Work request: Search through the entries for the word "octobre" and copy every line that has it.

Records to use:
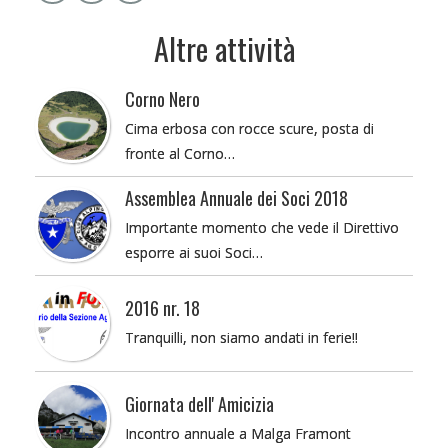
Altre attività
Corno Nero
Cima erbosa con rocce scure, posta di
fronte al Corno…
Assemblea Annuale dei Soci 2018
Importante momento che vede il Direttivo
esporre ai suoi Soci…
2016 nr. 18
Tranquilli, non siamo andati in ferie!!
Giornata dell' Amicizia
Incontro annuale a Malga Framont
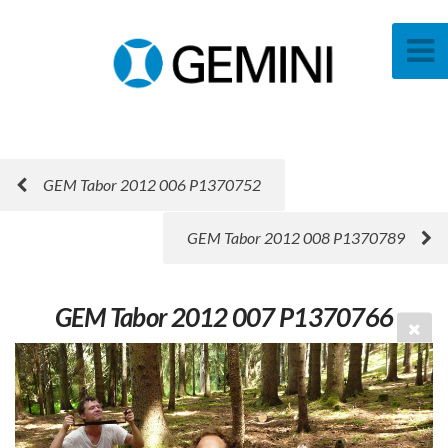
GEM Tabor 2012 006 P1370752
GEM Tabor 2012 008 P1370789
GEM Tabor 2012 007 P1370766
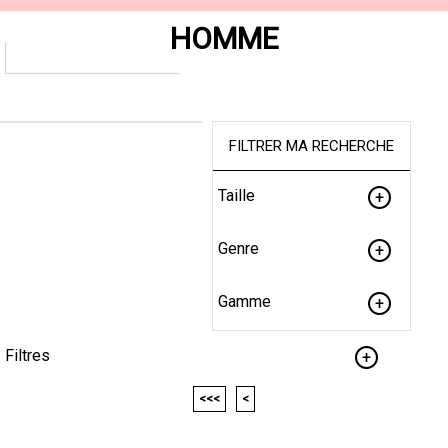
HOMME
FILTRER MA RECHERCHE
Taille
Genre
Gamme
Filtres
<<<
<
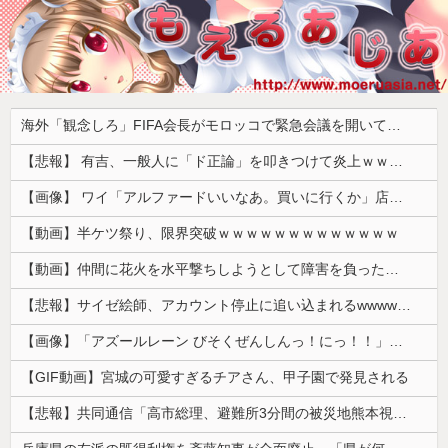
海外「観念しろ」FIFA会長がモロッコで緊急会議を開いて海外大騒ぎ！（海外の反応）
【悲報】 有吉、一般人に「ド正論」を叩きつけて炎上ｗｗｗｗｗｗｗｗ
【画像】 ワイ「アルファードいいなあ。買いに行くか」店員「ほいっ見積もりな！」ワイ「金額おかしくね？」←お前らもそう思うよな？？？？？
【動画】半ケツ祭り、限界突破ｗｗｗｗｗｗｗｗｗｗｗｗｗ
【動画】仲間に花火を水平撃ちしようとして障害を負ったかもしれない事故。
【悲報】サイゼ絵師、アカウント停止に追い込まれるwwwwwww
【画像】「アズールレーン びそくぜんしんっ！にっ！！」、マジのガチでシコらせにくるｗｗｗｗｗ
【GIF動画】宮城の可愛すぎるチアさん、甲子園で発見される
【悲報】共同通信「高市総理、避難所3分間の被災地熊本視察動画に批判！」 → 内閣報道官「避難所視察は51分間！大変な状況の中で、1時間近く受け入れていただき、感謝！」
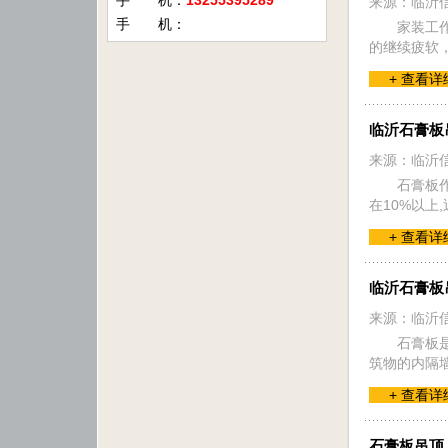
手 机：
13255395289
来源：临沂
手 机：
家装工
的继续疲软
+ 查看详
临沂石膏板
来源：临沂
石膏板
在10%以
+ 查看详
临沂石膏板
来源：临沂
石膏板
筑物的内隔
+ 查看详
石膏板吊顶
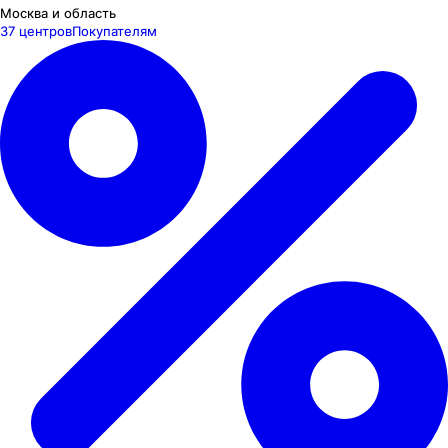
Москва и область
37 центров
Покупателям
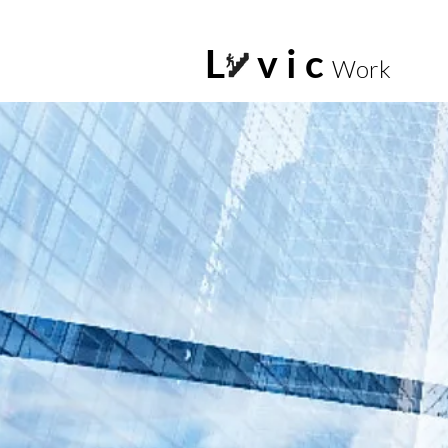
L v i c
Work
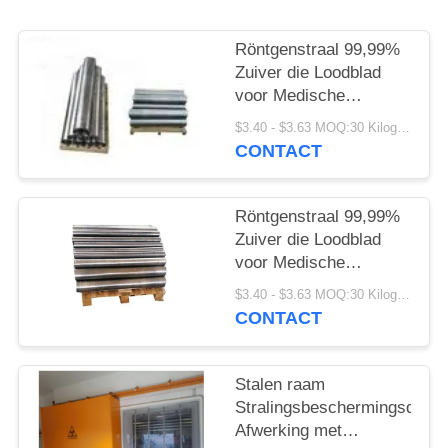
Röntgenstraal 99,99%
Zuiver die Loodblad
voor Medische
Beveiliging wordt
$3.40 - $3.63 MOQ:30 Kilogram/Kilogram
aangepast
CONTACT
Röntgenstraal 99,99%
Zuiver die Loodblad
voor Medische
Beveiliging wordt
$3.40 - $3.63 MOQ:30 Kilogram/Kilogram
aangepast
CONTACT
Stalen raam
Stralingsbeschermingsdeur
Afwerking met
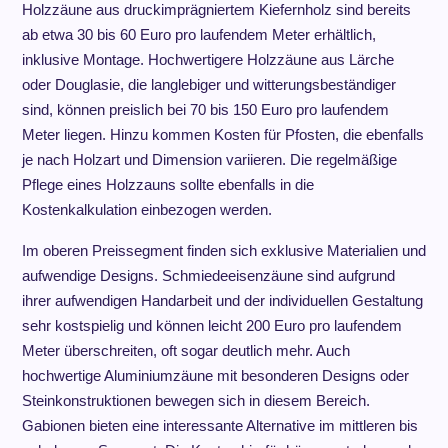
Holzzäune aus druckimprägniertem Kiefernholz sind bereits
ab etwa 30 bis 60 Euro pro laufendem Meter erhältlich,
inklusive Montage. Hochwertigere Holzzäune aus Lärche
oder Douglasie, die langlebiger und witterungsbeständiger
sind, können preislich bei 70 bis 150 Euro pro laufendem
Meter liegen. Hinzu kommen Kosten für Pfosten, die ebenfalls
je nach Holzart und Dimension variieren. Die regelmäßige
Pflege eines Holzzauns sollte ebenfalls in die
Kostenkalkulation einbezogen werden.
Im oberen Preissegment finden sich exklusive Materialien und
aufwendige Designs. Schmiedeeisenzäune sind aufgrund
ihrer aufwendigen Handarbeit und der individuellen Gestaltung
sehr kostspielig und können leicht 200 Euro pro laufendem
Meter überschreiten, oft sogar deutlich mehr. Auch
hochwertige Aluminiumzäune mit besonderen Designs oder
Steinkonstruktionen bewegen sich in diesem Bereich.
Gabionen bieten eine interessante Alternative im mittleren bis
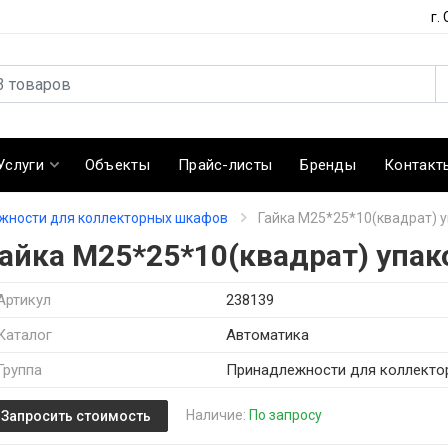
г.
Услуги
Объекты
Прайс-листы
Бренды
Контакт
жности для коллекторных шкафов
Гайка М25*25*10(квадрат) у
Гайка М25*25*10(квадрат) упак
Артикул
238139
Каталог
Автоматика
Группа
Принадлежности для коллект
Наличие:
По запросу
Запросить стоимость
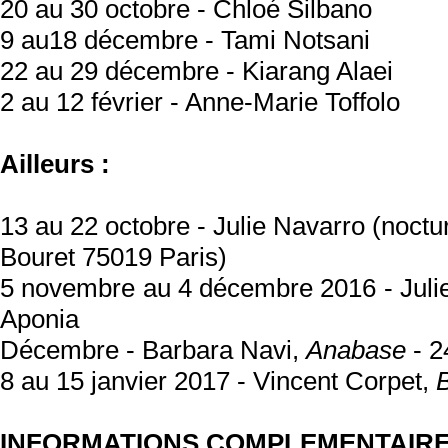
20 au 30 octobre - Chloé Silbano
9 au18 décembre - Tami Notsani
22 au 29 décembre - Kiarang Alaei
2 au 12 février - Anne-Marie Toffolo
Ailleurs :
13 au 22 octobre - Julie Navarro (noctur
Bouret 75019 Paris)
5 novembre au 4 décembre 2016 - Jul
Aponia
Décembre - Barbara Navi,
Anabase
- 2
8 au 15 janvier 2017 - Vincent Corpet,
INFORMATIONS COMPLEMENTAIR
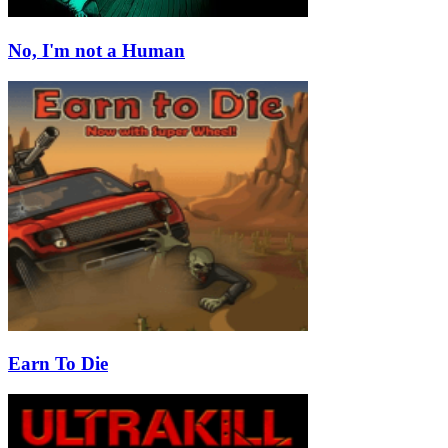
No, I'm not a Human
Earn To Die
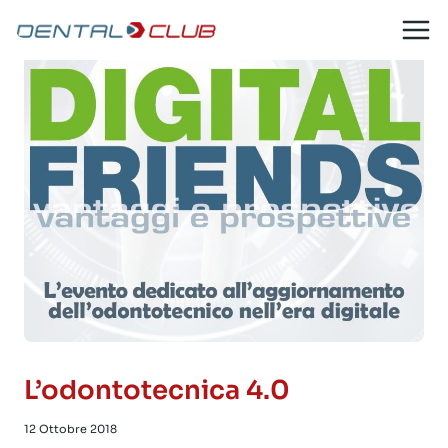
Salta
al
contenuto
L’odontotecnica 4.0
12 Ottobre 2018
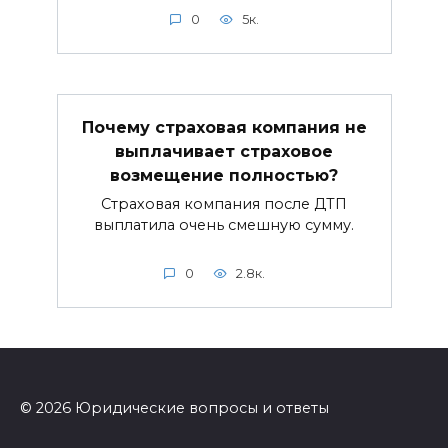
0
5к.
Почему страховая компания не
выплачивает страховое
возмещение полностью?
Страховая компания после ДТП
выплатила очень смешную сумму.
0
2.8к.
© 2026 Юридические вопросы и ответы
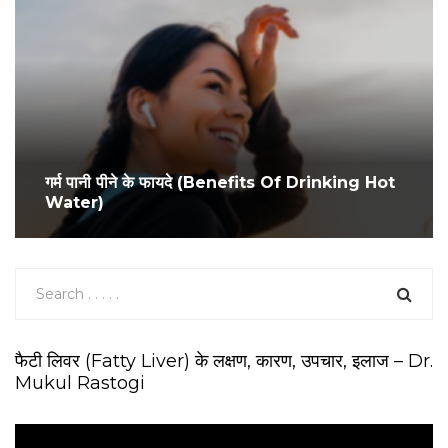
गर्म पानी पीने के फायदे (Benefits Of Drinking Hot
Water)
फैटी लिवर (Fatty Liver) के लक्षण, कारण, उपचार, इलाज – Dr.
Mukul Rastogi
V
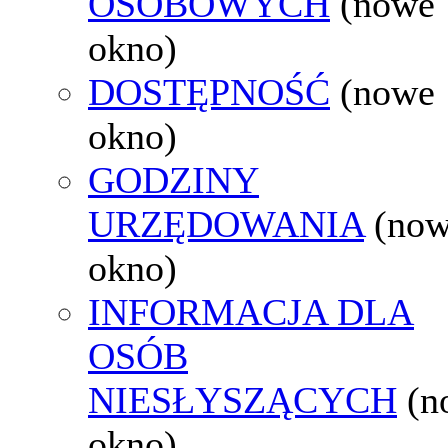
OSOBOWYCH
(nowe
okno)
DOSTĘPNOŚĆ
(nowe
okno)
GODZINY
URZĘDOWANIA
(no
okno)
INFORMACJA DLA
OSÓB
NIESŁYSZĄCYCH
(n
okno)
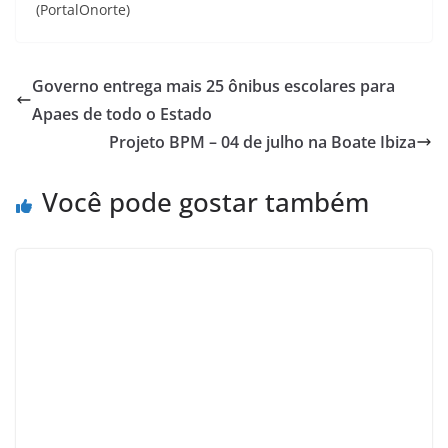
(PortalOnorte)
Governo entrega mais 25 ônibus escolares para
Apaes de todo o Estado
Projeto BPM – 04 de julho na Boate Ibiza
Você pode gostar também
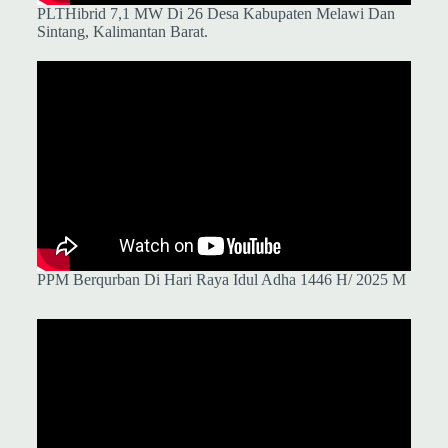
PLTHibrid 7,1 MW Di 26 Desa Kabupaten Melawi Dan
Sintang, Kalimantan Barat.
PPM Berqurban Di Hari Raya Idul Adha 1446 H/ 2025 M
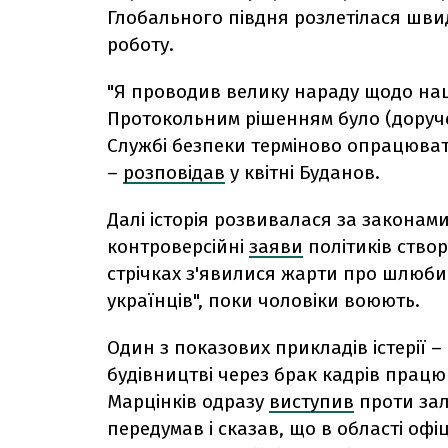
Глобального півдня розлетілася шви
роботу.
"Я проводив велику нараду щодо на
Протокольним рішенням було (доруч
Службі безпеки терміново опрацювати
–
розповідав
у квітні Буданов.
Далі історія розвивалася за законам
контроверсійні
заяви
політиків створ
стрічках з'явилися жарти про шлюби
українців", поки чоловіки воюють.
Один з показових прикладів істерії –
будівництві через брак кадрів працюю
Марцінків одразу
виступив
проти зал
передумав і сказав, що в області офі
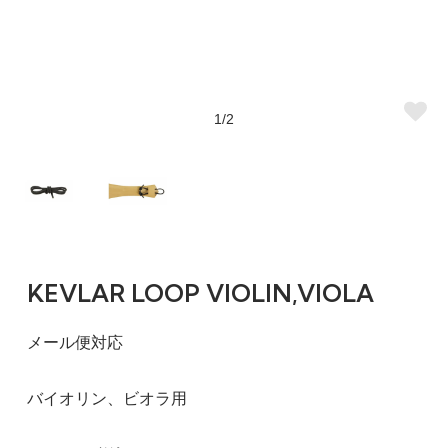
1/2
KEVLAR LOOP VIOLIN,VIOLA
メール便対応
バイオリン、ビオラ用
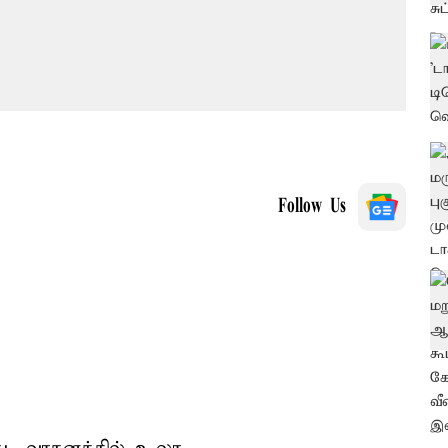
Follow Us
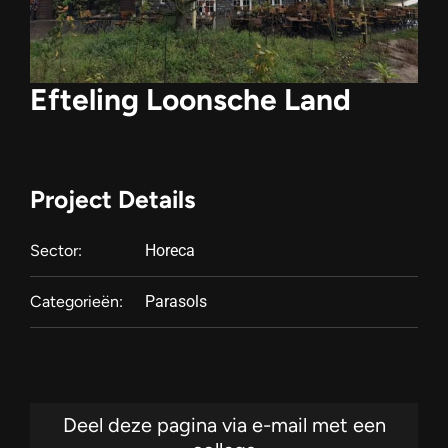
Efteling Loonsche Land
Project Details
Sector:
Horeca
Categorieën:
Parasols
Deel deze pagina via e-mail met een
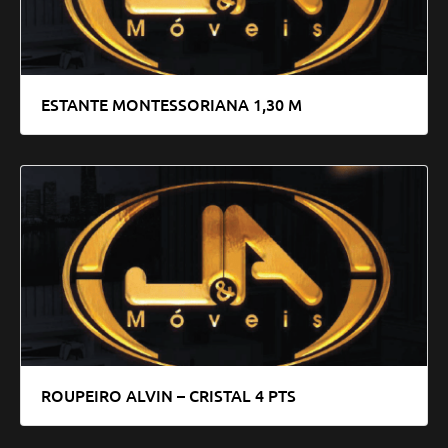
ESTANTE MONTESSORIANA 1,30 M
ROUPEIRO ALVIN – CRISTAL 4 PTS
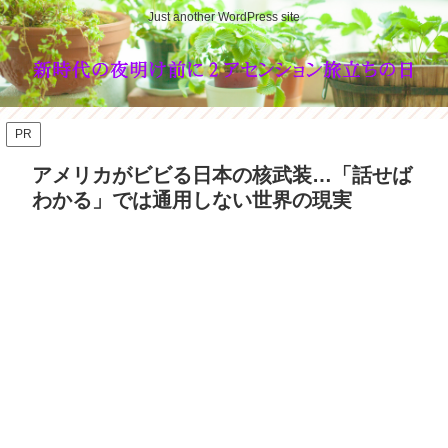
Just another WordPress site
PR
アメリカがビビる日本の核武装…「話せば
わかる」では通用しない世界の現実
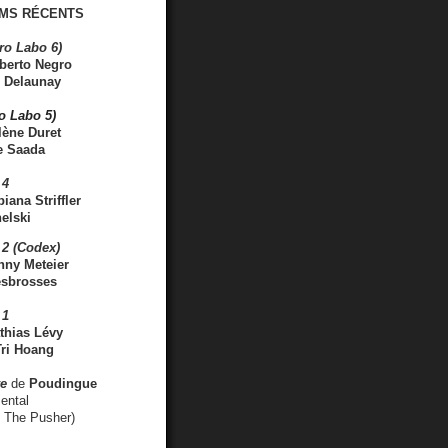
MS RÉCENTS
ro Labo 6)
berto Negro
 Delaunay
ro Labo 5)
lène Duret
e Saada
 4
iana Striffler
elski
2 (Codex)
nny Meteier
esbrosses
 1
thias Lévy
ri Hoang
ve
de
Poudingue
ental
. The Pusher)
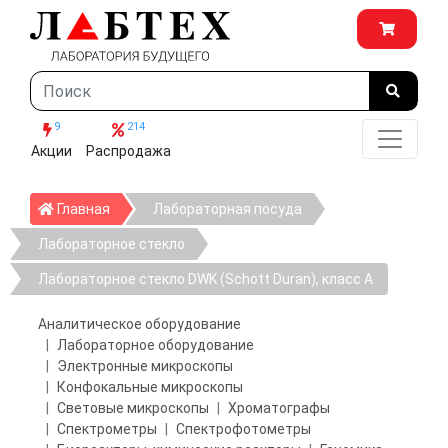
9
214
Акции
Распродажа
Главная
Главная
Лабораторная посуда
Лабораторное стекло
Лабораторное стекло DWK (Schott Duran), класс А
Аналитическое оборудование
Лабораторное оборудование
Электронные микроскопы
Конфокальные микроскопы
Световые микроскопы
Хроматографы
Спектрометры
Спектрофотометры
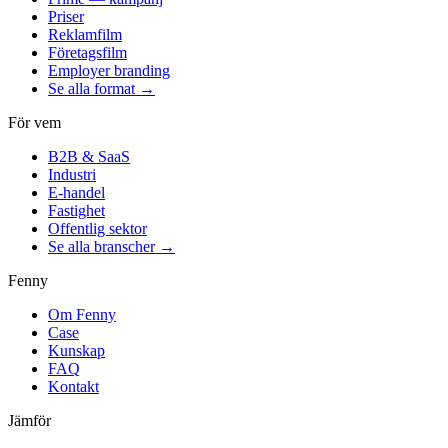
Priser
Reklamfilm
Företagsfilm
Employer branding
Se alla format →
För vem
B2B & SaaS
Industri
E-handel
Fastighet
Offentlig sektor
Se alla branscher →
Fenny
Om Fenny
Case
Kunskap
FAQ
Kontakt
Jämför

Task solution:
20 au 30 octobre - Chloé Silbano
13 au 22 octobre - Julie Navarro (noctur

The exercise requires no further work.